É quando ouve, quase como um sopro, um leve bater na porta. Um som delicado, quase irreal, que rompe o silêncio opressor do cômodo. Ele gira lentamente a cadeira, os olhos ainda ardendo, e vê a silhueta conhecida.
Islanne.
— Ainda está acordada? — ele pergunta, surpreso, a voz rouca, áspera, como se não falasse há horas.
Ela entra devagar, a figura envolta num roupão leve, que deixa as curvas insinuadas pela luz tênue do abajur. A expressão é serena, mas o olhar transborda preocupação.
— Vi a luz acesa… imaginei que ainda estivesse aqui. — Ela fecha a porta atrás de si, como quem encerra o mundo do lado de fora.
— Conseguiu alguma coisa?
Ravi esfrega o rosto com as duas mãos, como quem tenta afastar a exaustão colada à pele.
— Sim… e não. — Ele a encara, olhos vermelhos, vencidos pelo desgaste, mas ainda intensos, determinados. — Jeff-007… não é o filho de Marta. Era outro bebê… outro desaparecimento… outra família destruída. — Ele engole em seco, balança a cabeça, como quem leva um soco no peito. — Eu falhei. De novo.

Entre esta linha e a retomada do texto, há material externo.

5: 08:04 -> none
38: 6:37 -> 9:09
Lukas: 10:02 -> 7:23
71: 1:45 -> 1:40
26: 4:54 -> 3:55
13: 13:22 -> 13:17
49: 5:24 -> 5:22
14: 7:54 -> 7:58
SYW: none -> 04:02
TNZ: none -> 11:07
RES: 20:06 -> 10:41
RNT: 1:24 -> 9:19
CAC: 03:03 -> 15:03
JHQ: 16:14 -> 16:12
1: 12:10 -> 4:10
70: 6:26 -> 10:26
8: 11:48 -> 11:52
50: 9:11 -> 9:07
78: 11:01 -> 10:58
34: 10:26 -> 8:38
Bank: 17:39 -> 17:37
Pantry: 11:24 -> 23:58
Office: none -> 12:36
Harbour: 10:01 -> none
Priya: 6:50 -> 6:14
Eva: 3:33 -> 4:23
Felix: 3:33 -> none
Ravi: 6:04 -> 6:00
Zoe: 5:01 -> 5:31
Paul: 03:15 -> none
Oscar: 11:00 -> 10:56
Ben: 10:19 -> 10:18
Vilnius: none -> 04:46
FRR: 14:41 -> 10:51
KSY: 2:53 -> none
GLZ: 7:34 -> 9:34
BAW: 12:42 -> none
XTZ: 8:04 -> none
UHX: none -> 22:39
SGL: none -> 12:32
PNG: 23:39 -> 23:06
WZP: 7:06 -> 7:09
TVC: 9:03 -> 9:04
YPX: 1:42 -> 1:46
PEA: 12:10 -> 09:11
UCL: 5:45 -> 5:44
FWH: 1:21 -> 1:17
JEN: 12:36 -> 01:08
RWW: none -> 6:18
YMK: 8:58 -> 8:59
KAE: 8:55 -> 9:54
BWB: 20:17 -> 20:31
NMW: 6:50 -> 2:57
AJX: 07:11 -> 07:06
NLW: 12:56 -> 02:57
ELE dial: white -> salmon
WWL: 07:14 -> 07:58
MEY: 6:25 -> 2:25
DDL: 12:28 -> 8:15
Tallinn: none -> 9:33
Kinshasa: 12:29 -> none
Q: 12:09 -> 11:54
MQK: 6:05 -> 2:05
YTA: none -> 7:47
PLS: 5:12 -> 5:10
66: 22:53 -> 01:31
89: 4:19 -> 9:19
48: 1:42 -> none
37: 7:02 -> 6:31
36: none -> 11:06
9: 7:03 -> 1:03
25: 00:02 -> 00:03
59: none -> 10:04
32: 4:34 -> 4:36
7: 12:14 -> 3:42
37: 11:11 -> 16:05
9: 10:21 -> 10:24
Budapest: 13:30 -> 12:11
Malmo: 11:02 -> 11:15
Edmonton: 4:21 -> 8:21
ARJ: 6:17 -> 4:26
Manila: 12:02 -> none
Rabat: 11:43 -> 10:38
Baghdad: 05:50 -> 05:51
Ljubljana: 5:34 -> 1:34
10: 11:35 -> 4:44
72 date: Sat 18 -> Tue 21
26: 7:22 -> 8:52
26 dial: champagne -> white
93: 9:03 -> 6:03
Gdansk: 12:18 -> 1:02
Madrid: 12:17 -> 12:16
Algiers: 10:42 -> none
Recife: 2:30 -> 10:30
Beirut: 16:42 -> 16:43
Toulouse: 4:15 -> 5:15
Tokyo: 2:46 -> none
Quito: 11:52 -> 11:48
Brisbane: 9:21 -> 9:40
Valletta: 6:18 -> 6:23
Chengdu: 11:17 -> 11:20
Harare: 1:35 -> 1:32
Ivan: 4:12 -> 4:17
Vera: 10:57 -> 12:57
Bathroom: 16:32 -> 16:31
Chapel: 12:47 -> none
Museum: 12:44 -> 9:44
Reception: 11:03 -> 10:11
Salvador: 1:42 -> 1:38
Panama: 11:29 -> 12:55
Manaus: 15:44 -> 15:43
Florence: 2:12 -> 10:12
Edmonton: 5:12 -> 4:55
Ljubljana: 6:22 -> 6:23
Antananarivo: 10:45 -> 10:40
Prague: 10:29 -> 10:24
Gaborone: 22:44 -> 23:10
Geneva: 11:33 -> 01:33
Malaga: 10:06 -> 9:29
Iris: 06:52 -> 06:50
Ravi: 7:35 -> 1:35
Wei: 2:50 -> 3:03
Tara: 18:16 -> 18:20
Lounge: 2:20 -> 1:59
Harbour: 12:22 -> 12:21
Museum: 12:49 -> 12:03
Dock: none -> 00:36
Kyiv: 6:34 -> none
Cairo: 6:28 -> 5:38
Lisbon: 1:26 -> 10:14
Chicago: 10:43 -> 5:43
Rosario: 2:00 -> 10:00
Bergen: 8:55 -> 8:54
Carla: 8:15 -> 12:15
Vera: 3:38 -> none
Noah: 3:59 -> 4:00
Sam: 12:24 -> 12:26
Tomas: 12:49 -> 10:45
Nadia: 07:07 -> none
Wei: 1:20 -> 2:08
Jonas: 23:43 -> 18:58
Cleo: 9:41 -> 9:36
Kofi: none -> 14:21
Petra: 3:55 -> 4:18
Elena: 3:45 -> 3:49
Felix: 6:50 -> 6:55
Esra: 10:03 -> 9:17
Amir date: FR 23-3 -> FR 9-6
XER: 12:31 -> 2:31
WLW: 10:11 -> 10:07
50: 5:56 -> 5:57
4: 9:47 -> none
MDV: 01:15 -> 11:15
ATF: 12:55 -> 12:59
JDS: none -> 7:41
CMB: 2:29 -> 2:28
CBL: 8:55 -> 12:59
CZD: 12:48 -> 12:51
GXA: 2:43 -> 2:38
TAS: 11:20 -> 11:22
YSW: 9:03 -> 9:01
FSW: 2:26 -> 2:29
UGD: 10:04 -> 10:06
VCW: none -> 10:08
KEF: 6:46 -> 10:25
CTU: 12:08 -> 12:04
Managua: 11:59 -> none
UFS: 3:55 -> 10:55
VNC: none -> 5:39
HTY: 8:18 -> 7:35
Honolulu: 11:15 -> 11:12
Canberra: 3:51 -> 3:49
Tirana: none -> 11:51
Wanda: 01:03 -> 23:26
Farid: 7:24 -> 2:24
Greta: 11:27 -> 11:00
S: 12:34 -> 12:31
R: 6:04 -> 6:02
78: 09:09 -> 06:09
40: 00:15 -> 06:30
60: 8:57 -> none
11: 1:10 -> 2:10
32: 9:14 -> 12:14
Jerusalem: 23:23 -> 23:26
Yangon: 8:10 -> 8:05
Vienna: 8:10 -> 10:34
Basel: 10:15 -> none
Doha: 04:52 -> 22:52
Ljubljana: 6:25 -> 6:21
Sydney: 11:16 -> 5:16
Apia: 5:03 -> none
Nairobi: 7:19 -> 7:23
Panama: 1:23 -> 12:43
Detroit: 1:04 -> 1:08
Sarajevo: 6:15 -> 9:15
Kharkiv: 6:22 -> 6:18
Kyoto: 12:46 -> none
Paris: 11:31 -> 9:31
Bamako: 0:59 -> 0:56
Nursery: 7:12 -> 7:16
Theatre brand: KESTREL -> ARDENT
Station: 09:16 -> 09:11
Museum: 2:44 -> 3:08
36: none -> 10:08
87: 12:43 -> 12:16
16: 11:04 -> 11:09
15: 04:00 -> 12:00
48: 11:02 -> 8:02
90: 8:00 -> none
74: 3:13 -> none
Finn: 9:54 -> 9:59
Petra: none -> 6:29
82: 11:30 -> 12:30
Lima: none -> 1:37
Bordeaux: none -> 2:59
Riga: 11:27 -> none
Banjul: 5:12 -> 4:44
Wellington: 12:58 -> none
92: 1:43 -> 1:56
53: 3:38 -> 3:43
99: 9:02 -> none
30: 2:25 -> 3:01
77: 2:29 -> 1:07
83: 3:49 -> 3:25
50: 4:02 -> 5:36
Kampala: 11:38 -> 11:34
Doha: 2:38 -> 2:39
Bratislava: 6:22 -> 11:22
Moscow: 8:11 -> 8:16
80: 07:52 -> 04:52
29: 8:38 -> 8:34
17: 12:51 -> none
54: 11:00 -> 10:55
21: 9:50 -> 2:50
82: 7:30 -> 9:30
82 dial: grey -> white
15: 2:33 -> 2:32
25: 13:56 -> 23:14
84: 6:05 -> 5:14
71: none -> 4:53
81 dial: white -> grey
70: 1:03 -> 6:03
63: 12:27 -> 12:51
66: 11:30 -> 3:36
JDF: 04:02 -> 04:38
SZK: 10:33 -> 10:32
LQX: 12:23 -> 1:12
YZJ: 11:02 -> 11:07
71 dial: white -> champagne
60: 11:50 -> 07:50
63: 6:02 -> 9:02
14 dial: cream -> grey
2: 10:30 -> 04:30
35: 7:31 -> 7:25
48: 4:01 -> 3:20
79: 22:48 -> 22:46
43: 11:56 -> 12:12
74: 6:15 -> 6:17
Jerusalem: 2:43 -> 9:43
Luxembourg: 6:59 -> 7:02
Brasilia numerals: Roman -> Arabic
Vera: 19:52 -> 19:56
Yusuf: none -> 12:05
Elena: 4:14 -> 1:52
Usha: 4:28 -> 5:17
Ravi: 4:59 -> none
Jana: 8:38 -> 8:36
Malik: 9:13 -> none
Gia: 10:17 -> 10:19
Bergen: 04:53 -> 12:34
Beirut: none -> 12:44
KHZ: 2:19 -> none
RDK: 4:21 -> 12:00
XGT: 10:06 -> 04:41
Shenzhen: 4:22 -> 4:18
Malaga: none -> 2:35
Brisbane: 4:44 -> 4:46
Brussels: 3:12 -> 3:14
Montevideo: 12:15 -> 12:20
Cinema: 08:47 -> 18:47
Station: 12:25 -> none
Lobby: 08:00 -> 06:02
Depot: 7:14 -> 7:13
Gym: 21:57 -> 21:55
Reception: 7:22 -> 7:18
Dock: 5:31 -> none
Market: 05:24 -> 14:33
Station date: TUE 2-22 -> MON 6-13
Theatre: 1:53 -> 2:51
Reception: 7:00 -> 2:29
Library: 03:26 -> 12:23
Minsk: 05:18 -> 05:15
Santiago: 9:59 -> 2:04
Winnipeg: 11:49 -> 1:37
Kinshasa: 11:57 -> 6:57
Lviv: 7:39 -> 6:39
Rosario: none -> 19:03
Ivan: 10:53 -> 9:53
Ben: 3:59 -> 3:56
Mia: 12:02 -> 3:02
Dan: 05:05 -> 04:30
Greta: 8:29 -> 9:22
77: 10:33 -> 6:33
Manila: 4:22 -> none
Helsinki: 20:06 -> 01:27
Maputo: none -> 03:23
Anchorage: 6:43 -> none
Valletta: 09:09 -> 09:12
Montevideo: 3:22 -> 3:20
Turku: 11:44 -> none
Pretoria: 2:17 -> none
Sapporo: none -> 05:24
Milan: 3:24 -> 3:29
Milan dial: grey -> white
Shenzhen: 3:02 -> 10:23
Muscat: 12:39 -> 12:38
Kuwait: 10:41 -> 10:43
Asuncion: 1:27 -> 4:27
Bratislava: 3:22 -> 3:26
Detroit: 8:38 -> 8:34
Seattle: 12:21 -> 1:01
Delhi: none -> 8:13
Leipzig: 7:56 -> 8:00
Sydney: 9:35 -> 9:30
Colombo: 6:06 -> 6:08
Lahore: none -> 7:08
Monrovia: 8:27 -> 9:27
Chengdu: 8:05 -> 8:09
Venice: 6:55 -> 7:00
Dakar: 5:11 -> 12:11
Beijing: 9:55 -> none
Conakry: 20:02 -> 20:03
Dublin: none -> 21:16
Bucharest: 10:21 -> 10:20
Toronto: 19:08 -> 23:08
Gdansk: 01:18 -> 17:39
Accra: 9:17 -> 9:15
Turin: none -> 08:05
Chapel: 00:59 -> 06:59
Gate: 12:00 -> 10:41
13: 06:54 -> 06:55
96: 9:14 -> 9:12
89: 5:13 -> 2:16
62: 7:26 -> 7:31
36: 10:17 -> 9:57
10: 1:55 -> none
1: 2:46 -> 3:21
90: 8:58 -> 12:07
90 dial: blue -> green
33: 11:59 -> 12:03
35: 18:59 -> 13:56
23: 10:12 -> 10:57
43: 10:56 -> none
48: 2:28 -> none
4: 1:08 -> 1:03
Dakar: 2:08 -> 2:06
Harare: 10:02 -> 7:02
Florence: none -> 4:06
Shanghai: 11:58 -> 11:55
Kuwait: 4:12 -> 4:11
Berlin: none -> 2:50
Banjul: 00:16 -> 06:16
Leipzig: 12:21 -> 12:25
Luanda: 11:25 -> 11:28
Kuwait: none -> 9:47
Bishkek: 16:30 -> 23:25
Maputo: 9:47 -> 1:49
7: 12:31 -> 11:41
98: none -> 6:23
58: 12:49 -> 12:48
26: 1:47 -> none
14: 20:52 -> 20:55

Islanne se aproxima devagar, como quem sabe que qualquer movimento brusco pode desmoronar aquele homem que todos veem como inabalável. Ela não fala de imediato. Apenas olha. E há algo nesse olhar que fala mais do que qualquer frase de consolo: compreensão, admiração… desejo.
— Você não falhou. — A voz dela é baixa, firme, doce e cortante como uma lâmina bem afiada.
— Está indo além do que qualquer um conseguiria. Está arriscando tudo.
Ravi desvia o olhar, tenso, como quem se recusa a aceitar a bondade que não acha que merece. Mas ela o segura pelo queixo, com firmeza, forçando-o a encará-la.
— Você está dando tudo de si. — O tom agora é mais íntimo, mais quente, como uma brasa que se recusa a apagar. — Ninguém faria mais.
O peito dele sobe e desce, a respiração pesada, carregada de raiva, frustração… e algo mais. Algo que lateja ali, escondido, prestes a explodir.
— E ainda assim… não é suficiente… — Ele sussurra, num fio de voz, entre o desespero e o orgulho ferido.
O silêncio que se segue não é vazio; é denso, carregado de tensão, de um desejo que cresce como um incêndio prestes a devorar tudo.
Então, ela se move.
A mão sobe até o rosto dele, os dedos deslizando lentamente pela barba por fazer, acariciando cada linha de expressão marcada pela batalha silenciosa que ele trava todas as noites. Ravi segura o pulso dela, como num reflexo defensivo… mas não afasta. Ao contrário, puxa-a para mais perto.
O calor entre eles é instantâneo, como pólvora em faísca.